▶ **WORK REQUEST**:
Please repeat each entry. Match every word exactly.

LISTED ENTRIES START

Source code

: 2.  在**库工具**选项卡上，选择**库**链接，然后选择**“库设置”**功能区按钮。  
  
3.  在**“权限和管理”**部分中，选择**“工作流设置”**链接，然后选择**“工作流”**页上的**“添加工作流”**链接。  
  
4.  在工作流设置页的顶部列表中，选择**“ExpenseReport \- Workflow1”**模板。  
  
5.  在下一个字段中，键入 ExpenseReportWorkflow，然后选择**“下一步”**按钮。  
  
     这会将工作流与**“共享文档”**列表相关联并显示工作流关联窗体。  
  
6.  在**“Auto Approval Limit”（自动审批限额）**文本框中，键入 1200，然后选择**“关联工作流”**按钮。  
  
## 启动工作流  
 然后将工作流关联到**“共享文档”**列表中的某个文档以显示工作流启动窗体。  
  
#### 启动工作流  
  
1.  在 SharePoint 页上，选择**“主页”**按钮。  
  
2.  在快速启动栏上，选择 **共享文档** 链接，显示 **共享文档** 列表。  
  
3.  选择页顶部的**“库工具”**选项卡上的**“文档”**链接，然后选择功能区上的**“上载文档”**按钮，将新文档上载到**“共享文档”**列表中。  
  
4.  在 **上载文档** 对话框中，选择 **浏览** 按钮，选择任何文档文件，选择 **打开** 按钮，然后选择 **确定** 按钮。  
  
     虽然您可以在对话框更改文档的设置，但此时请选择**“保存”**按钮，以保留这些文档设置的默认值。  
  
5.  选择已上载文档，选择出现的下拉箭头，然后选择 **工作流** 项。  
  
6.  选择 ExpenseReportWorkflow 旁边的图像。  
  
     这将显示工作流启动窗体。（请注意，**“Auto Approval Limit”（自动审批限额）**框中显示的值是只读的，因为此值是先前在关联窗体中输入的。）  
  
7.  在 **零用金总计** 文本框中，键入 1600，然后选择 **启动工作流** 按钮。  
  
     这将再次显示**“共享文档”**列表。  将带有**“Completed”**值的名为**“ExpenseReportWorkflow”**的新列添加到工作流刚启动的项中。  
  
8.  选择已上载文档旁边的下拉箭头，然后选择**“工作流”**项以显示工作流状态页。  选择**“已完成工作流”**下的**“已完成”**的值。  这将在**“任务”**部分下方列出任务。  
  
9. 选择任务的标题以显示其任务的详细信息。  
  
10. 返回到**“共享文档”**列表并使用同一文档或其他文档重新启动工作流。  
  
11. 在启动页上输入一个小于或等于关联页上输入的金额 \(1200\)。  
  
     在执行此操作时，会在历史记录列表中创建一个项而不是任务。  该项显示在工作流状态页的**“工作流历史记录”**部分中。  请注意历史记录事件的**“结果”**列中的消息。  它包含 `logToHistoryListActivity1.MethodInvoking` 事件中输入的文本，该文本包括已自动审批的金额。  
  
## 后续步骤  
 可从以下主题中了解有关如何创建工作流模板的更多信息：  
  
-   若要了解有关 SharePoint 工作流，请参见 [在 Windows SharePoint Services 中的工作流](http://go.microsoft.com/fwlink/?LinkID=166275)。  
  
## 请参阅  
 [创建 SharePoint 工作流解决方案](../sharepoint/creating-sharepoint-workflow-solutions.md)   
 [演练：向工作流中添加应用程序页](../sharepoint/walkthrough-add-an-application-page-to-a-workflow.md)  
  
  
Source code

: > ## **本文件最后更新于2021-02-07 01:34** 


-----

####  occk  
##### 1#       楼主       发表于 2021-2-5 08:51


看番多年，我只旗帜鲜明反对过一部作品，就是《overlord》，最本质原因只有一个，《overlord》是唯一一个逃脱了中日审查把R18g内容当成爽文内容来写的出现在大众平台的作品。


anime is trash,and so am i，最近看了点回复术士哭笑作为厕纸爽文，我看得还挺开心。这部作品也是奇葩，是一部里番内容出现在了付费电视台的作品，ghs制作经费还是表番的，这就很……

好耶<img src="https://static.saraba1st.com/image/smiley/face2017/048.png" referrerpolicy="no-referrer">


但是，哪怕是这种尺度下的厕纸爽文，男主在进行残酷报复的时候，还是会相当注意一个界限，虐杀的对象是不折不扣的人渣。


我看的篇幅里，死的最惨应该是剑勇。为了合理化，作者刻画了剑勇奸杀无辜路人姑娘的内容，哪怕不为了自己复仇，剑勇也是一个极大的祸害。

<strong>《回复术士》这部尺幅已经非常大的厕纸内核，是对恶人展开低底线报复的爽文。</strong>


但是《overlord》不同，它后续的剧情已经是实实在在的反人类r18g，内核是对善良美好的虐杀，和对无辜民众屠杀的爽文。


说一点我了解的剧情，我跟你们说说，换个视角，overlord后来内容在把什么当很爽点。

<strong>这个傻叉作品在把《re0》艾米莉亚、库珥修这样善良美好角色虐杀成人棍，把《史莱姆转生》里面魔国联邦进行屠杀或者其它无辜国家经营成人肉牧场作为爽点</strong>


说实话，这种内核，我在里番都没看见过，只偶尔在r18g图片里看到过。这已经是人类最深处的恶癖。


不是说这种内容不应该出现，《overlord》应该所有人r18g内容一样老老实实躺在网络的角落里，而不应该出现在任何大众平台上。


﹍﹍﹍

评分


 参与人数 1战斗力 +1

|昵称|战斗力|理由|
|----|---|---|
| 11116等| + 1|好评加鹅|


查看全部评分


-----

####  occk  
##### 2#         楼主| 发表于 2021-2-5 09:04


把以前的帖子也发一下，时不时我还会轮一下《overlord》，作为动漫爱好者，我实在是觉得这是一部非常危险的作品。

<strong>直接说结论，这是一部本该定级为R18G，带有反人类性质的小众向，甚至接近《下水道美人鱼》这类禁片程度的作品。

LISTED ENTRIES END

▶ **ANSWER BOX**:
Source code

: 2.  在**库工具**选项卡上，选择**库**链接，然后选择**“库设置”**功能区按钮。  
  
3.  在**“权限和管理”**部分中，选择**“工作流设置”**链接，然后选择**“工作流”**页上的**“添加工作流”**链接。  
  
4.  在工作流设置页的顶部列表中，选择**“ExpenseReport \- Workflow1”**模板。  
  
5.  在下一个字段中，键入 ExpenseReportWorkflow，然后选择**“下一步”**按钮。  
  
     这会将工作流与**“共享文档”**列表相关联并显示工作流关联窗体。  
  
6.  在**“Auto Approval Limit”（自动审批限额）**文本框中，键入 1200，然后选择**“关联工作流”**按钮。  
  
## 启动工作流  
 然后将工作流关联到**“共享文档”**列表中的某个文档以显示工作流启动窗体。  
  
#### 启动工作流  
  
1.  在 SharePoint 页上，选择**“主页”**按钮。  
  
2.  在快速启动栏上，选择 **共享文档** 链接，显示 **共享文档** 列表。  
  
3.  选择页顶部的**“库工具”**选项卡上的**“文档”**链接，然后选择功能区上的**“上载文档”**按钮，将新文档上载到**“共享文档”**列表中。  
  
4.  在 **上载文档** 对话框中，选择 **浏览** 按钮，选择任何文档文件，选择 **打开** 按钮，然后选择 **确定** 按钮。  
  
     虽然您可以在对话框更改文档的设置，但此时请选择**“保存”**按钮，以保留这些文档设置的默认值。  
  
5.  选择已上载文档，选择出现的下拉箭头，然后选择 **工作流** 项。  
  
6.  选择 ExpenseReportWorkflow 旁边的图像。  
  
     这将显示工作流启动窗体。（请注意，**“Auto Approval Limit”（自动审批限额）**框中显示的值是只读的，因为此值是先前在关联窗体中输入的。）  
  
7.  在 **零用金总计** 文本框中，键入 1600，然后选择 **启动工作流** 按钮。  
  
     这将再次显示**“共享文档”**列表。  将带有**“Completed”**值的名为**“ExpenseReportWorkflow”**的新列添加到工作流刚启动的项中。  
  
8.  选择已上载文档旁边的下拉箭头，然后选择**“工作流”**项以显示工作流状态页。  选择**“已完成工作流”**下的**“已完成”**的值。  这将在**“任务”**部分下方列出任务。  
  
9. 选择任务的标题以显示其任务的详细信息。  
  
10. 返回到**“共享文档”**列表并使用同一文档或其他文档重新启动工作流。  
  
11. 在启动页上输入一个小于或等于关联页上输入的金额 \(1200\)。  
  
     在执行此操作时，会在历史记录列表中创建一个项而不是任务。  该项显示在工作流状态页的**“工作流历史记录”**部分中。  请注意历史记录事件的**“结果”**列中的消息。  它包含 `logToHistoryListActivity1.MethodInvoking` 事件中输入的文本，该文本包括已自动审批的金额。  
  
## 后续步骤  
 可从以下主题中了解有关如何创建工作流模板的更多信息：  
  
-   若要了解有关 SharePoint 工作流，请参见 [在 Windows SharePoint Services 中的工作流](http://go.microsoft.com/fwlink/?LinkID=166275)。  
  
## 请参阅  
 [创建 SharePoint 工作流解决方案](../sharepoint/creating-sharepoint-workflow-solutions.md)   
 [演练：向工作流中添加应用程序页](../sharepoint/walkthrough-add-an-application-page-to-a-workflow.md)  
  
  
Source code

: > ## **本文件最后更新于2021-02-07 01:34** 


-----

####  occk  
##### 1#       楼主       发表于 2021-2-5 08:51


看番多年，我只旗帜鲜明反对过一部作品，就是《overlord》，最本质原因只有一个，《overlord》是唯一一个逃脱了中日审查把R18g内容当成爽文内容来写的出现在大众平台的作品。


anime is trash,and so am i，最近看了点回复术士哭笑作为厕纸爽文，我看得还挺开心。这部作品也是奇葩，是一部里番内容出现在了付费电视台的作品，ghs制作经费还是表番的，这就很……

好耶<img src="https://static.saraba1st.com/image/smiley/face2017/048.png" referrerpolicy="no-referrer">


但是，哪怕是这种尺度下的厕纸爽文，男主在进行残酷报复的时候，还是会相当注意一个界限，虐杀的对象是不折不扣的人渣。


我看的篇幅里，死的最惨应该是剑勇。为了合理化，作者刻画了剑勇奸杀无辜路人姑娘的内容，哪怕不为了自己复仇，剑勇也是一个极大的祸害。

<strong>《回复术士》这部尺幅已经非常大的厕纸内核，是对恶人展开低底线报复的爽文。</strong>


但是《overlord》不同，它后续的剧情已经是实实在在的反人类r18g，内核是对善良美好的虐杀，和对无辜民众屠杀的爽文。


说一点我了解的剧情，我跟你们说说，换个视角，overlord后来内容在把什么当很爽点。

<strong>这个傻叉作品在把《re0》艾米莉亚、库珥修这样善良美好角色虐杀成人棍，把《史莱姆转生》里面魔国联邦进行屠杀或者其它无辜国家经营成人肉牧场作为爽点</strong>


说实话，这种内核，我在里番都没看见过，只偶尔在r18g图片里看到过。这已经是人类最深处的恶癖。


不是说这种内容不应该出现，《overlord》应该所有人r18g内容一样老老实实躺在网络的角落里，而不应该出现在任何大众平台上。


﹍﹍﹍

评分


 参与人数 1战斗力 +1

|昵称|战斗力|理由|
|----|---|---|
| 11116等| + 1|好评加鹅|


查看全部评分


-----

####  occk  
##### 2#         楼主| 发表于 2021-2-5 09:04


把以前的帖子也发一下，时不时我还会轮一下《overlord》，作为动漫爱好者，我实在是觉得这是一部非常危险的作品。

<strong>直接说结论，这是一部本该定级为R18G，带有反人类性质的小众向，甚至接近《下水道美人鱼》这类禁片程度的作品。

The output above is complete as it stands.